Le journal de Frank De Winne - Vendredi 21 août 2009

La station spatiale internationale ISS avec la Terre en arrière-plan
21 août 2009

Je vais bientôt avoir une nouvelle visite. Le 25 août, il est prévu que la navette spatiale Discovery parte vers l’ISS. A son bord, sept astronautes. De plus, le 10 septembre, le Japon va envoyer son premier vaisseau automatique de ravitaillement H-II Transfer Vehicle (HTV) qui doit s’arrimer à la station.

Discovery va transporter le module Leonardo, de construction italienne, et le ramener sur Terre le 7 septembre.
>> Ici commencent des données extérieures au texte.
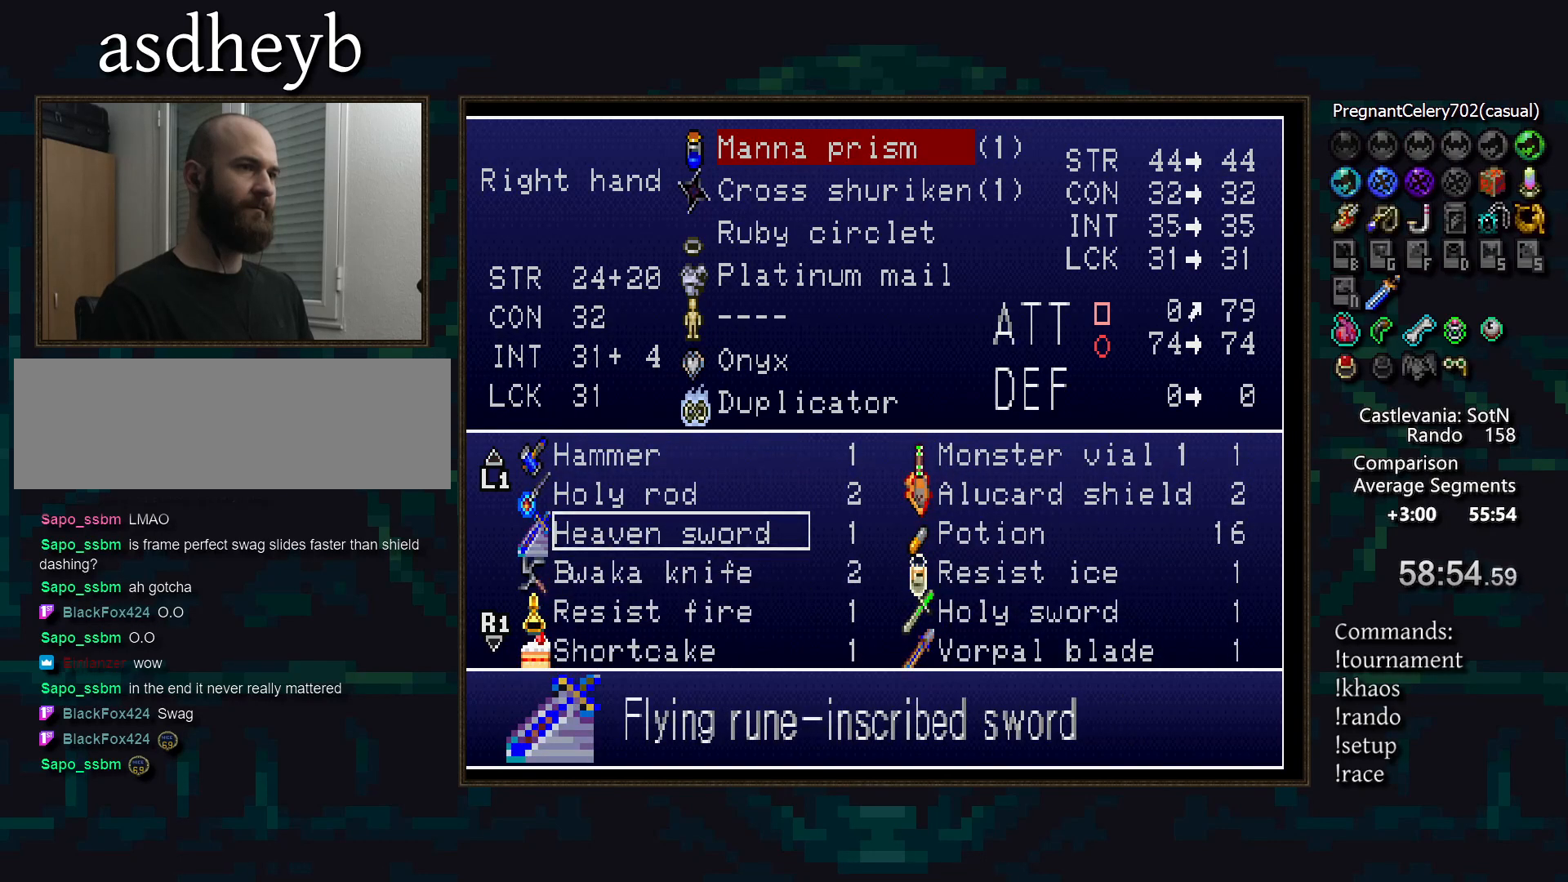
{"buttons": [], "events": []}
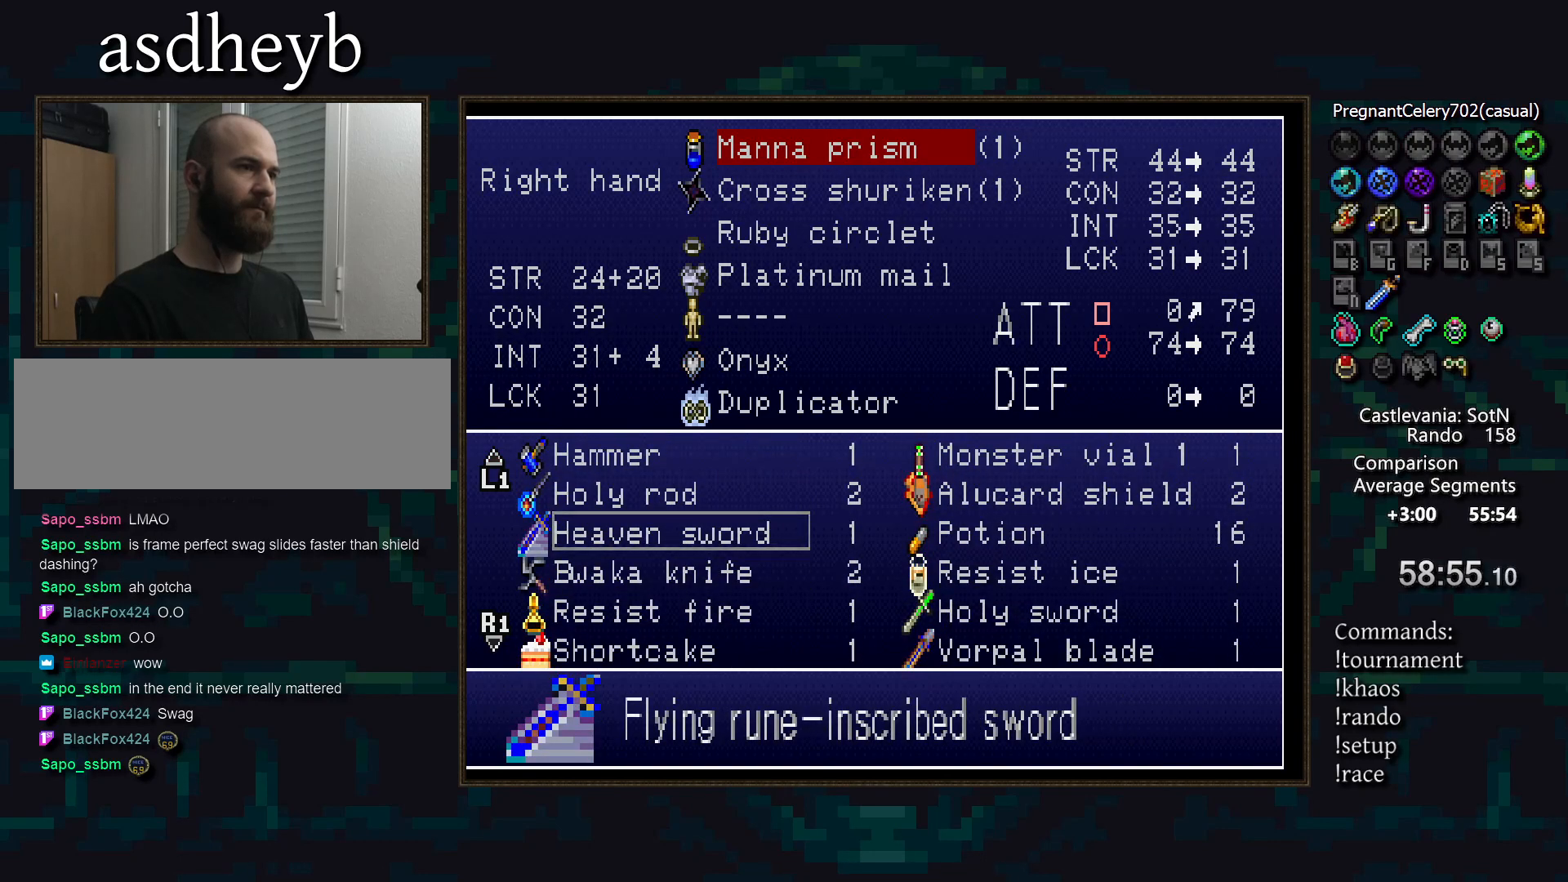
{"buttons": [], "events": [[167, "TRIANGLE", "down"], [283, "TRIANGLE", "up"], [300, "SQUARE", "down"], [400, "SQUARE", "up"]]}
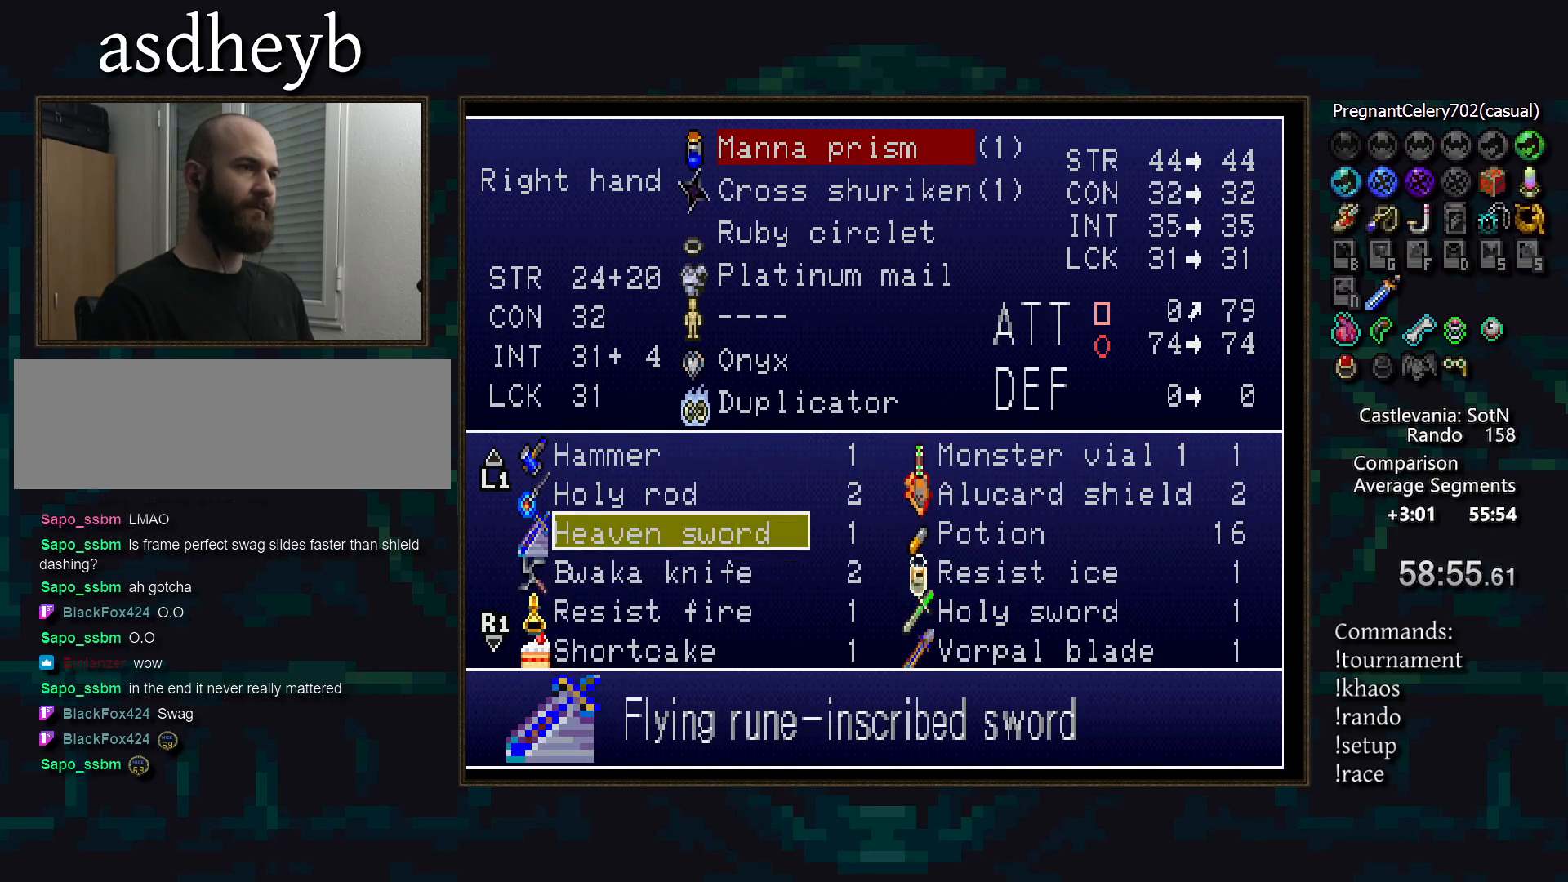
{"buttons": ["TRIANGLE"], "events": [[467, "TRIANGLE", "down"]]}
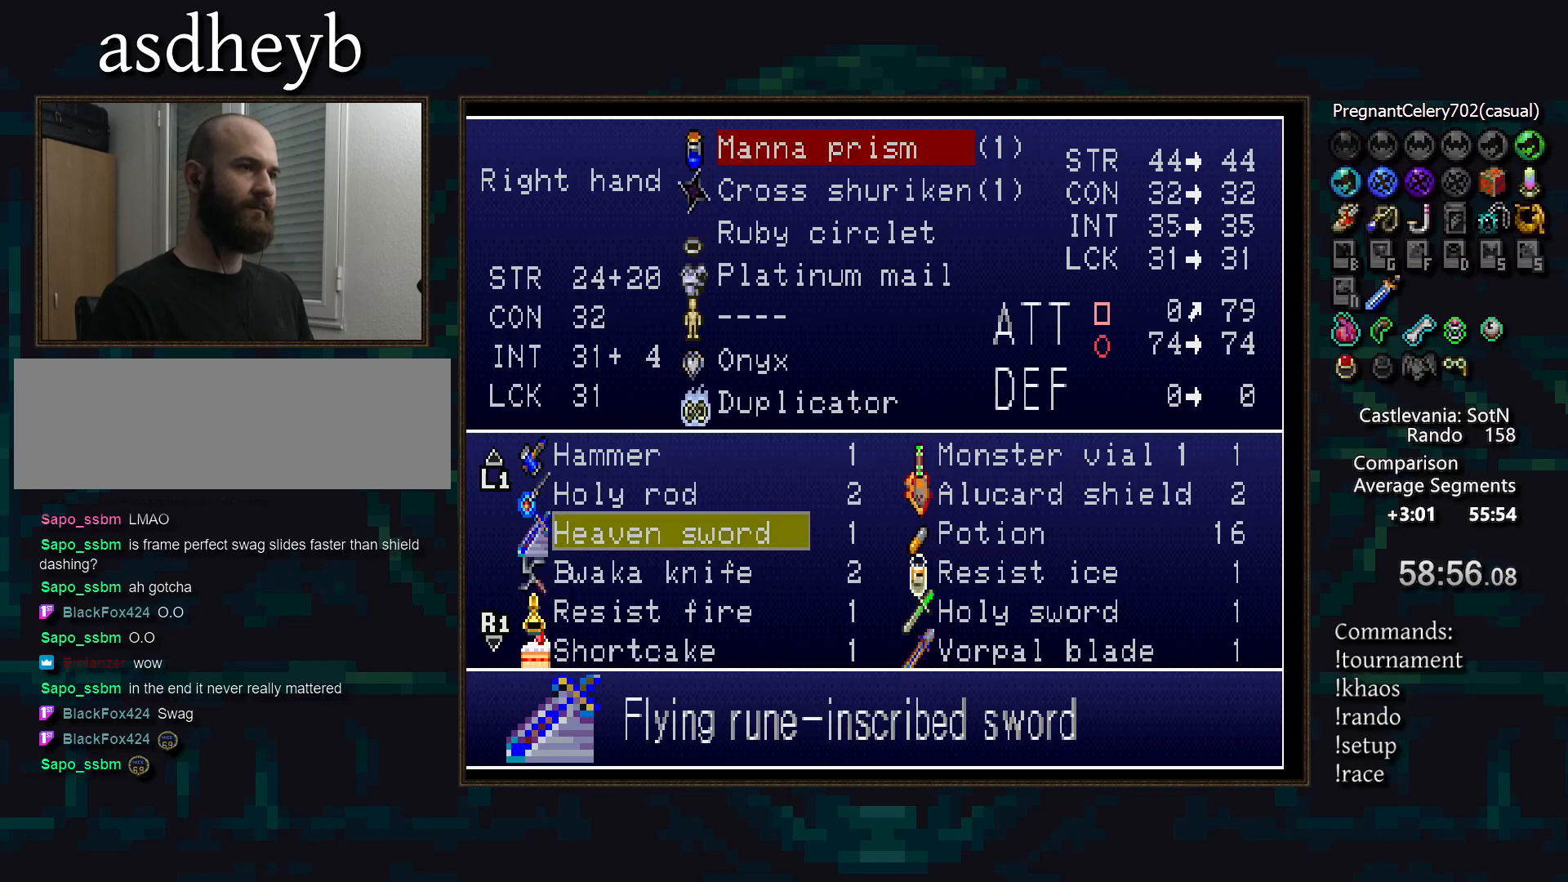
{"buttons": [], "events": [[67, "TRIANGLE", "up"], [150, "TRIANGLE", "down"], [250, "TRIANGLE", "up"]]}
A l’intérieur de Leonardo, se trouvent des racks (armoires) avec des systèmes « support-vie » (life support) et des expériences scientifiques. L’Italie a fourni trois modules de ce type qui portent les noms brillants de Leonardo, Donatello et Raffaello.

Pour la seconde fois pendant ma mission dans l’espace, nous nous trouverons à treize dans la station spatiale internationale. L’équipage du vol STS 128 du Space Shuttle (alias ISS-vol d’assemblage n°17A) comprend mon collègue à l’ESA, Christer Fuglesang. Ainsi, dans l’espace, on aura en même temps deux astronautes de l’ESA. Ce qui symbolise bien l’importante contribution de l’Europe au programme ISS (International Space Station) .

On m’a photographié alors que je travaillais avec l’astronaute canadien Robert Thirsk dans le module Harmony

Christer a donné à sa mission le nom d’Alissé, en référence à ces vents, appelés alizés, qui ont permis aux explorateurs, à partir du 15ème siècle, de voyager vers le Nouveau Monde dans le sillage de Christophe Colomb. Pour Christer, comme pour moi d’ailleurs, il s’agit de la deuxième visite de la station spatiale internationale. En 2006, il fut le premier Suédois à partir dans l’espace, cette fois encore, il va effectuer plusieurs sorties afin de travailler à l’extérieur de la station.

Je me suis préparé à l'arrivée de la navette Discovery. Nous avons rassemblé tout le matériel que la navette est chargée de ramener sur Terre.

Je me suis entraîné sur un modèle terrestre du Microgravity Science Glovebox aux Centre Européen des Astronautes (EAC)

Dans le précédent épisode de mon journal, j’ai déjà mentionné qu’en septembre, je vais assister le vaisseau japonais HTV pour sa mise en place sur le module Harmony au moyen du bras télémanipulateur Canadarm2 dont l'ISS est équipé. Avec Mike Barratt, je me suis beaucoup entraîné pour les opérations de rendez-vous avec le HTV et pour son installation sur l’ISS.

Evidemment, dans l’espace, j’ai de nombreuses tâches scientifiques à réaliser, notamment avec le module Microgravity Science Glovebox (MSG) qui se trouve dans le laboratoire européen Columbus de l’ISS.

Avec cet équipement destiné à la recherche en microgravité, nous disposons d’une enceinte parfaitement isolée, d’un volume de 255 litres, qui garantit un environnement sécurisé et contrôlé pour procéder à différents types d'expériences. L’installation MSG a été développée par l'ESA et l’industrie européenne. Afin d’y introduire le matériel d’expérimentation et les échantillons des expériences, nous introduisons nos mains dans les gants fixés au module, ceux-ci nous permettent de manipuler les expériences à l’intérieur de cette enceinte en toute sécurité

Aux prises avec Microgravity Science Glovebox pour réaliser l’expérience InSPACE

Début août, j’ai procédé à l’expérience Investigating the Structure of Paramagnetic Aggregates From Colloidal Emulsions - nom de code InSPACE 2. Elle a pour objectif de recueillir des informations sur des fluides dont les propriétés se modifient sous l’effet d’un champ magnétique.

Il s’agit de matières « intelligentes » qui prennent une forme presque définitive sous l’influence d’un champ magnétique et qui deviennent à nouveau fluides en l’absence de ce champ. Cette recherche a des applications pratiques dans le développement de nouveaux systèmes de freinage, d’équipements de robotique, pour l’atterrissage des avions et l’amortissement des vibrations.